**WHAT YOU NEED TO DO**
Can you find every line in the records that contains the string "longitude", matching its case, and copy each of those lines?

**INPUT ROWS**
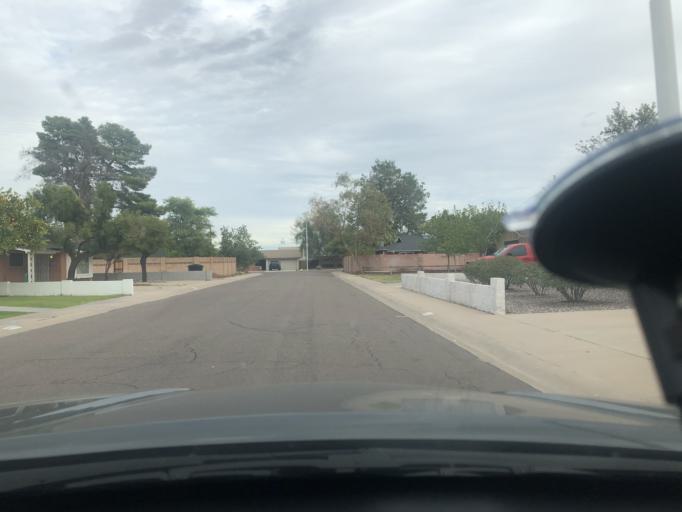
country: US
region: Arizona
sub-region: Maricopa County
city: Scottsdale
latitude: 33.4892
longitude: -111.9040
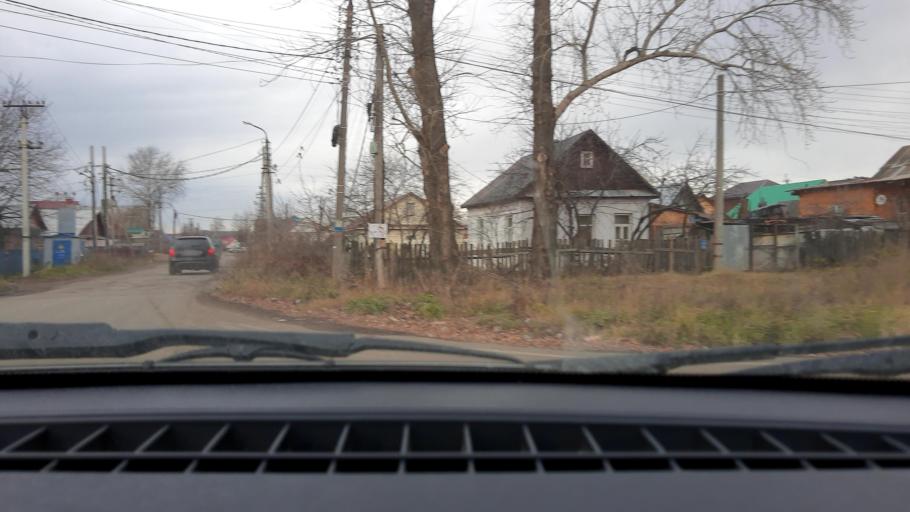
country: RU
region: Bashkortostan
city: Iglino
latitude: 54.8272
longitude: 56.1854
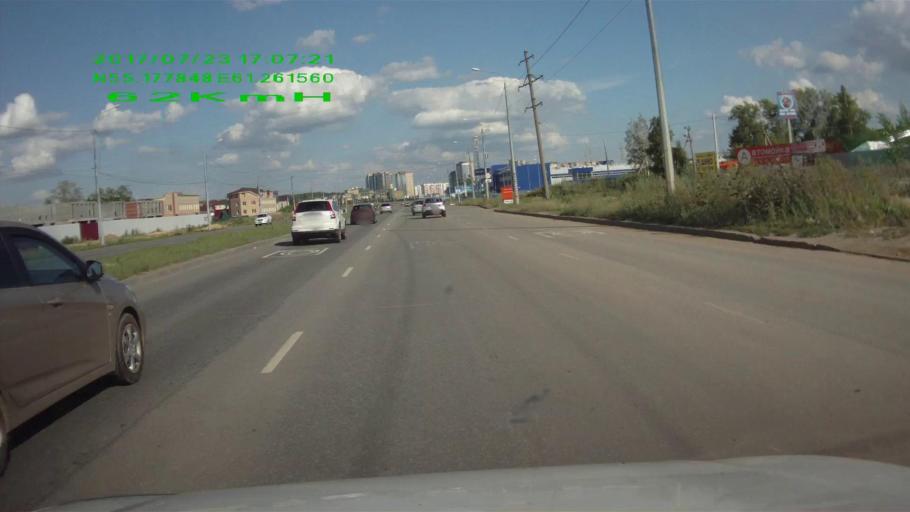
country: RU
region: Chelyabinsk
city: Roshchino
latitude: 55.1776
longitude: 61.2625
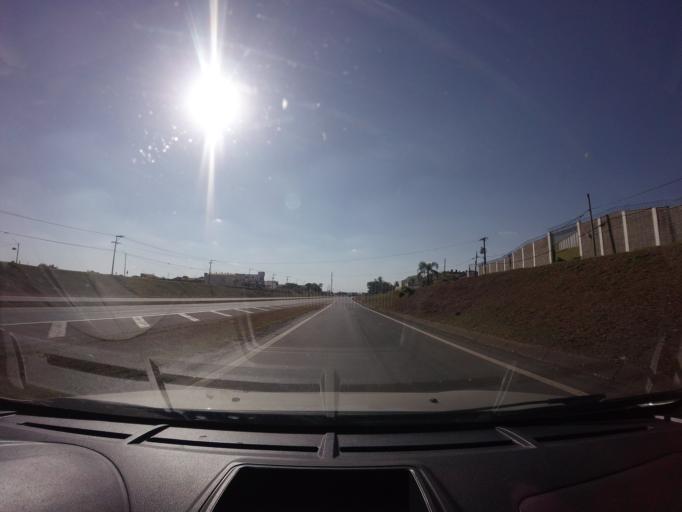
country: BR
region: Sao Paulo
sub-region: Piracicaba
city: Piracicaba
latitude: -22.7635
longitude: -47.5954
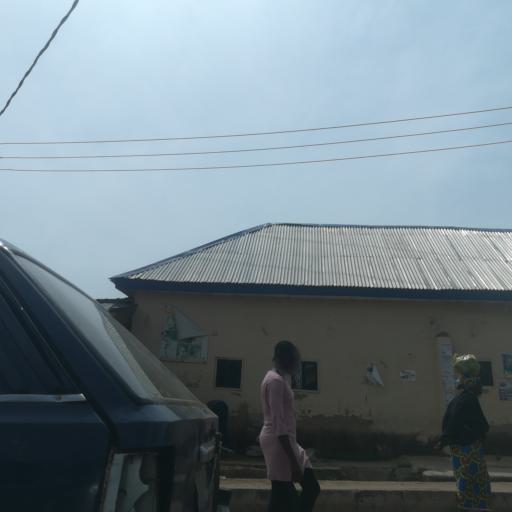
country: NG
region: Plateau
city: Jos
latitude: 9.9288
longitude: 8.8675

...

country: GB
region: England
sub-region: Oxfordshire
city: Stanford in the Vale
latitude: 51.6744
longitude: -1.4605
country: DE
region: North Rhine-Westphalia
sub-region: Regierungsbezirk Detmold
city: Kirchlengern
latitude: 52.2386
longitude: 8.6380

---

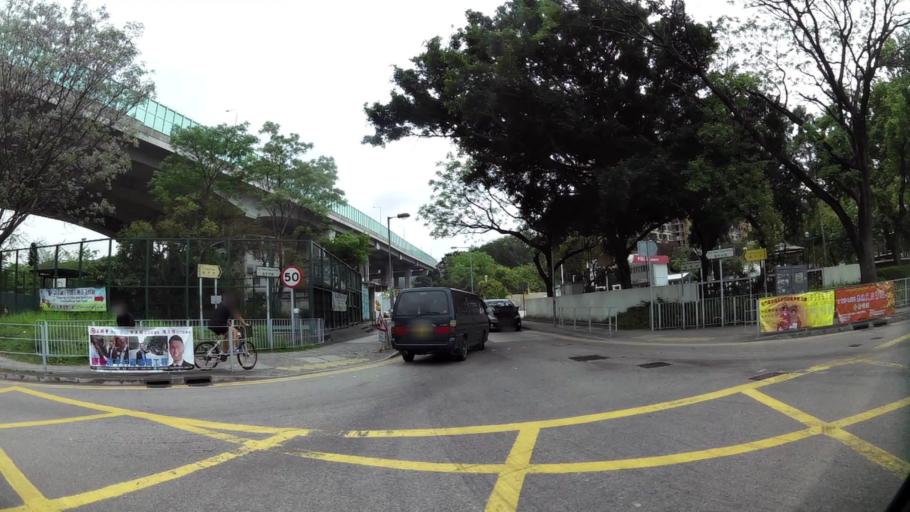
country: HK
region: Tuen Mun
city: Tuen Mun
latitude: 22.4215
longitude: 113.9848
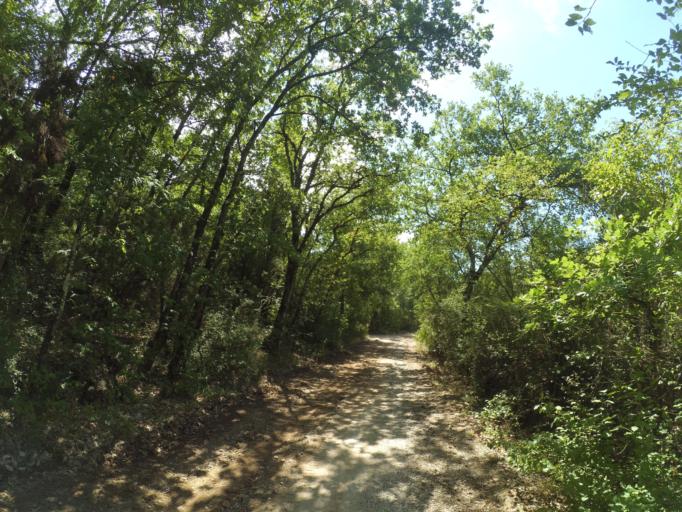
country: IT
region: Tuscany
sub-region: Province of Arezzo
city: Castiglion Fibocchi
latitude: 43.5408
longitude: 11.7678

**SOLUTION BELOW**
longitude: -111.9040
longitude: 56.1854
longitude: 61.2625
longitude: -47.5954
longitude: 8.8675
longitude: -1.4605
longitude: 8.6380
longitude: 113.9848
longitude: 11.7678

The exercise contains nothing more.